I have always found Dr Kwon’s approach unsettling. If standard SRT to the bed and nodes is to be frowned upon, why then do so many men - including myself - see a dramatic DROP in PSA levels after treatment?
Surely, if there is undetectable cancer in soft tissue outside the traditional area of treatment, the radiation (with ADT in my case) would not affect it and PSA levels would be expected to rise…they don’t!
I’ve read of the different ways metastasis occurs - and they are all based on extremely complex (like paragraphs of Greek letters) mathematical formulae.

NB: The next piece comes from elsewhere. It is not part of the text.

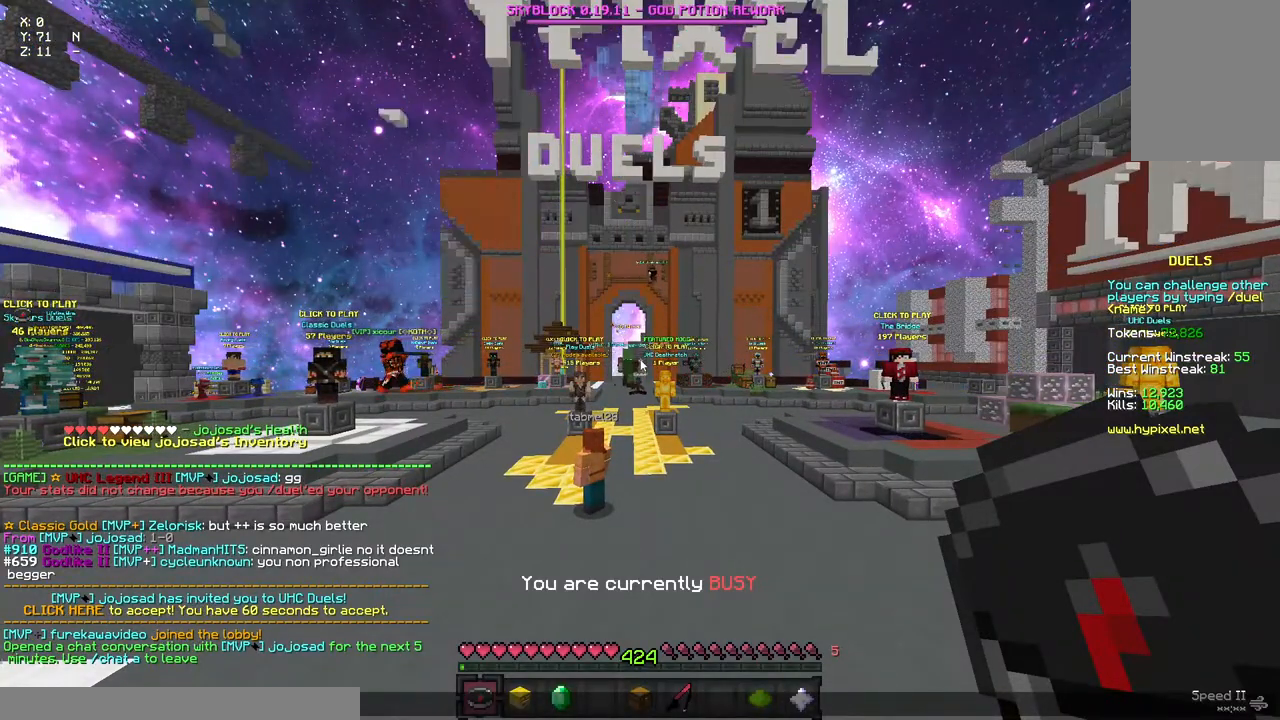
{"keys": [], "mouse": [], "events": []}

The ‘stochastic’ model is bewildering to comprehend.
I have heard that pancreatic cancer spreads this way, in that once the tumor reaches a certain size, it is considered inoperable, as it has already micro - metastasized everywhere; which is why it is so deadly and carries such a high mortality rate.
But prostate cancer doesn’t - cure rates (long term remission) are incredibly high, so again, I wonder about Dr Kwon’s assertions.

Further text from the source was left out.